## Start Material for this exercise

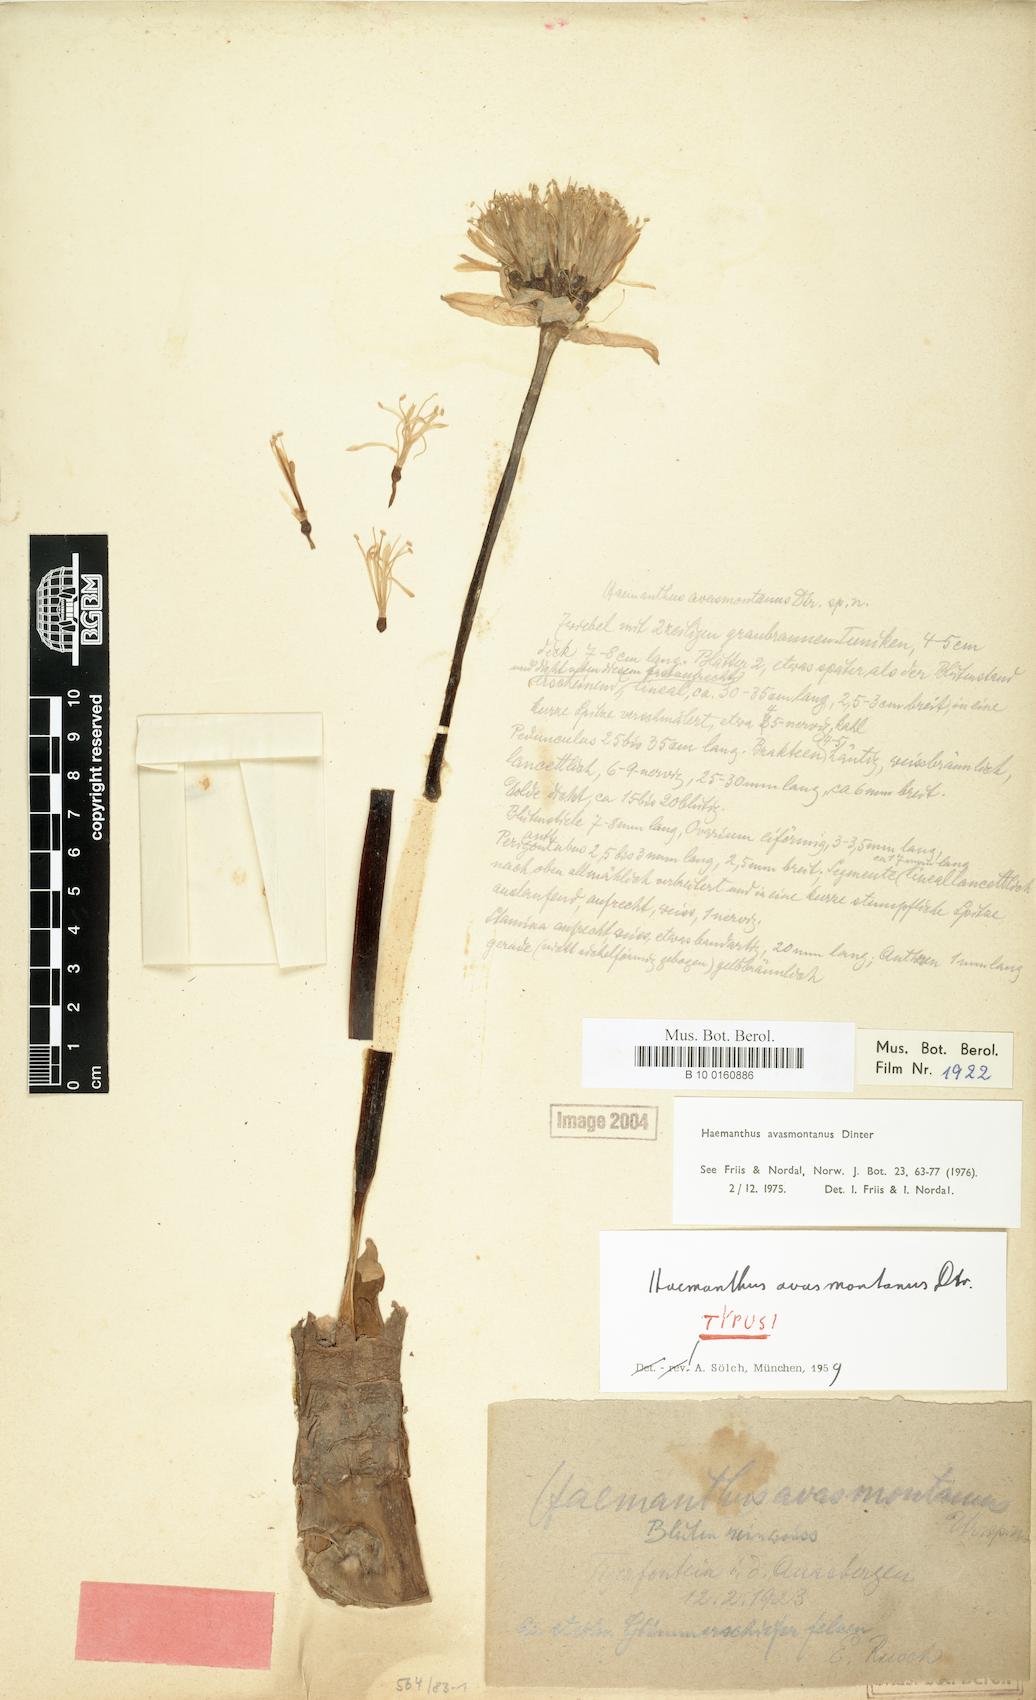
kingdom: Plantae
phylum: Tracheophyta
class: Liliopsida
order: Asparagales
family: Amaryllidaceae
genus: Haemanthus
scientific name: Haemanthus avasmontanus
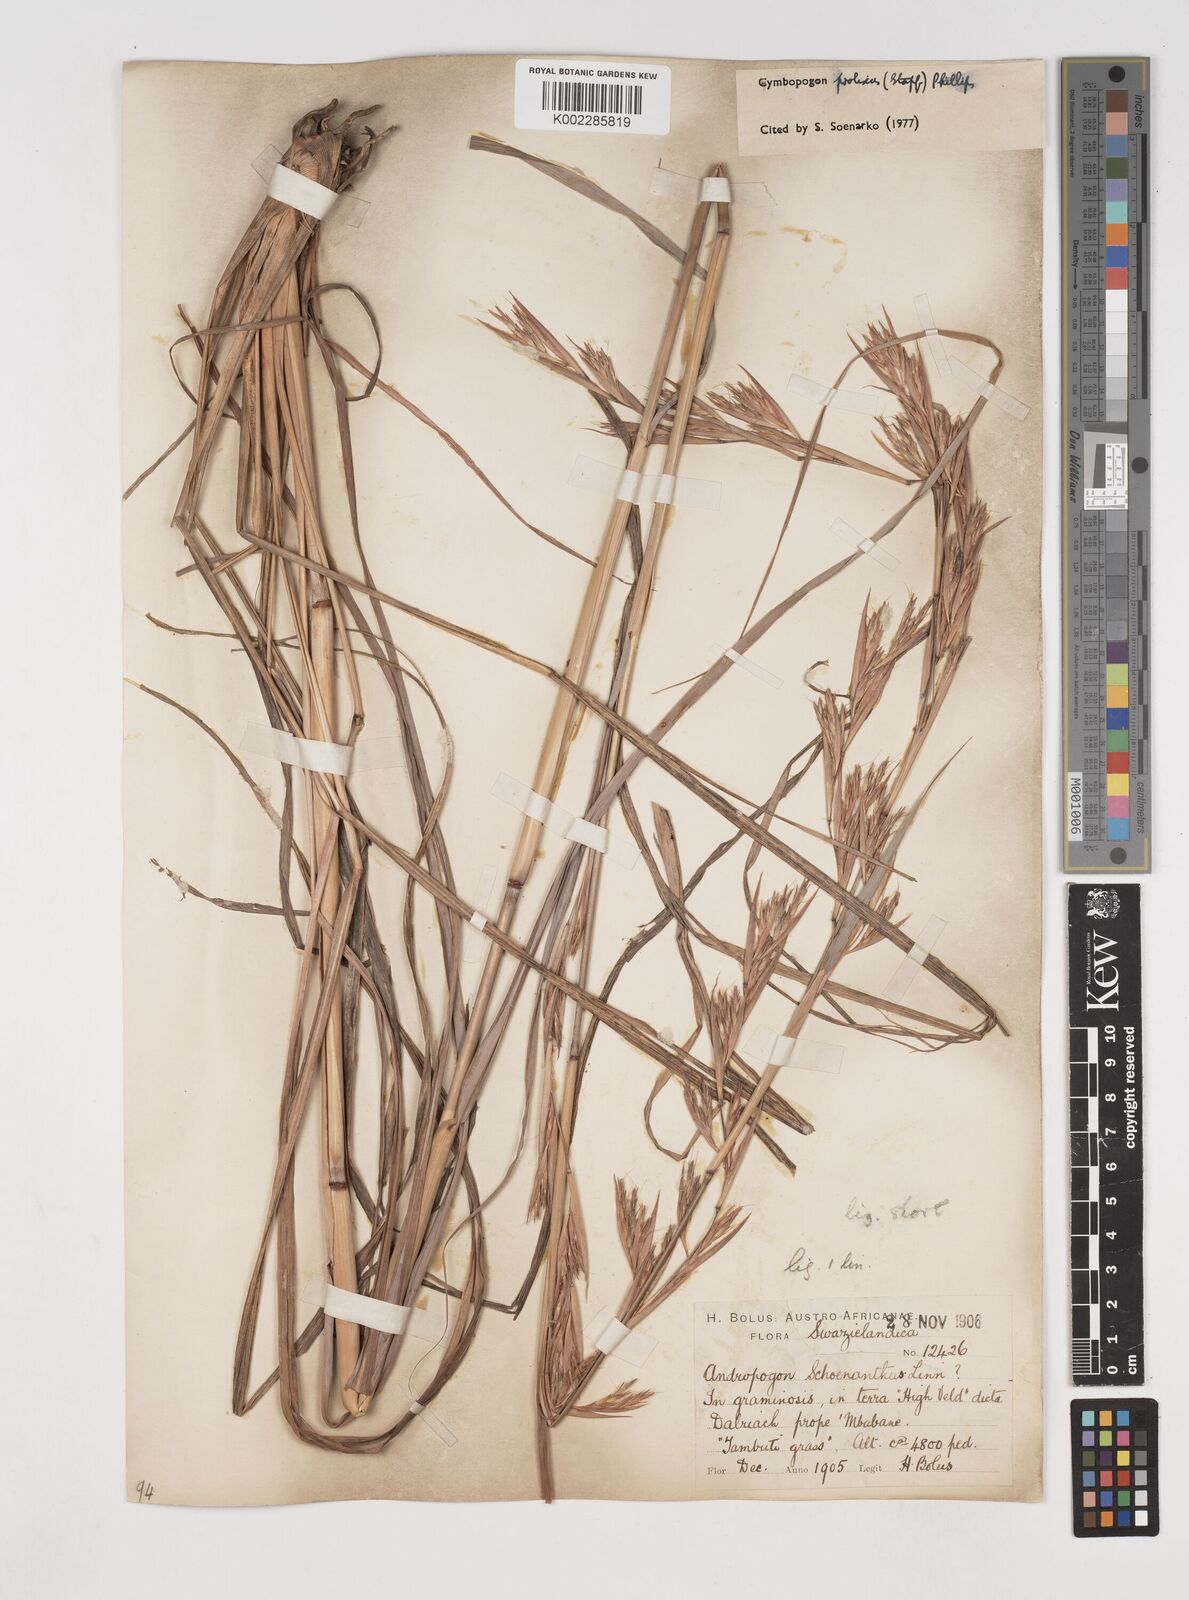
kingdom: Plantae
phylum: Tracheophyta
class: Liliopsida
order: Poales
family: Poaceae
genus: Cymbopogon
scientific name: Cymbopogon nardus
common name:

## End Material for this exercise

» Instructions to follow
Rewrite the lines for all the items with "scientific name" swapped for "species" each time it occurs and nothing else changed. Leave out the pictures.

» Answer for the task
kingdom: Plantae
phylum: Tracheophyta
class: Liliopsida
order: Asparagales
family: Amaryllidaceae
genus: Haemanthus
species: Haemanthus avasmontanus
kingdom: Plantae
phylum: Tracheophyta
class: Liliopsida
order: Poales
family: Poaceae
genus: Cymbopogon
species: Cymbopogon nardus
common name:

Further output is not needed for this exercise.